Step Into the Ring

When I come to the blank page, it’s not always a Hemingway moment for me. Often, I’m bouncing on the balls of my feet, with clenched fists dangling at my side. A light layer of sweat gathers over my brow as I prepare to enter the ring with Muhammad Ali. My words chirp and squeak, play peekaboo with me from behind the giant. The glint in his dark-chocolate colored eyes dares me to slip between the rope.

It’s a journal entry, I tell myself. Don’t over-think it, just write. Push past Mr. Ali, get control of your words.

I wipe away the moisture with the back of my hand. Get on with it, the little voice in my head peeps. My fingers twitch, the desire to pound the keyboard relentlessly is physical.

But I don’t. The viperous little voice in my head taunts, “What if no one likes what you write?”


The unanswerable question has no place in my writer’s mind. The unknown packs a bigger punch than Mr. Ali. Him, I can handle. The uncertainty and blistering doubt is worse than an uppercut to my gut.
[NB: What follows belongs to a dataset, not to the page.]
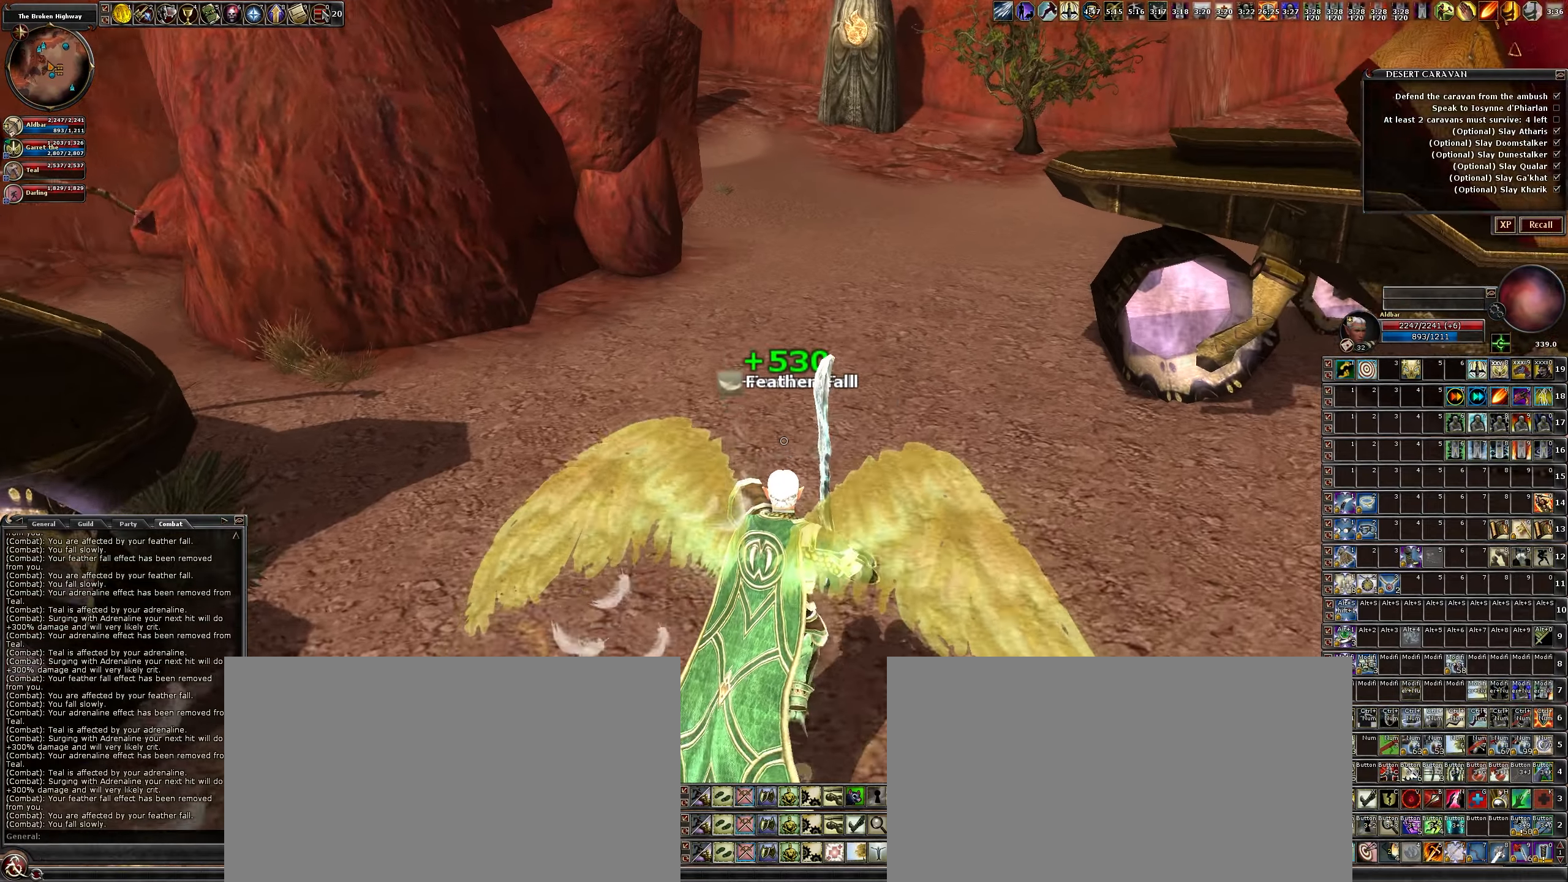
{"keys": ["w"], "mouse": [], "events": []}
I circle the blank page as a boxer does his opponent, eager for a knockout, but uncertain if I have the strength to take him out with a single blow. An inviting breeze dances with the grace of the world heavy-weight, through the lace panels on either side of the French door pulling me outside. “Maybe tomorrow,” I announce to the empty room.

On my walk along the coastline, I find Elemar’s bench. The bikes swishing by, the waves playing touch football with the shore, the shrieks of the children pounding the wet sand, freeze as the image stolen with the click of a shutter, does. Sitting with Elemar, I look out to the sea. Who is he? Did Elemar and his lover walk this coastline? Was theirs’ a lifetime love? What happened to him? Was he taken away too soon? My writer’s mind blazes with curiosity. Engaging in the familiar silent interrogation of the investigative journalist eases my earlier trepidation to slip between the ropes and tackle Ali.

An hour later, I’m back in my skin watching the words fill the empty page. On Elemar’s bench, I recall reading something in Fearless Writing. William Kenower, the author, states with a writer should write what the writer loves and not worry about the noise outside of their head. Mr. Kenowner’s advice isn’t a new how-to, but a reminder. Long ago when I came out of the closet and declared myself a writer, I added to the first page of my first journal.

Mr. Kenowner isn’t telling me what I don’t know, haven’t told myself a million times, but I forget. I’m susceptible to the darkness and need reminding. It’s why Mr. Ali stands in my ring daring me to push past the unknown. I’m sure he had his demons to battle, but they didn’t stop him. Evidence shows Mr. Ali remained fearless in and out of the ring.

I can’t predict how readers will react to my words, whether a reader will stay or bounce when they land on my site, nor can I control their reactions. I write because as Elemar’s lover loved, I love what I write.

The right to write day after day is my daily rite.

Whatever your daily rite is, honor it, and step in your ring prepared to fight for your right.

p.s.  If you need a reminder or want to let go of your frustration with the blank page, I recommend Fearless Writing.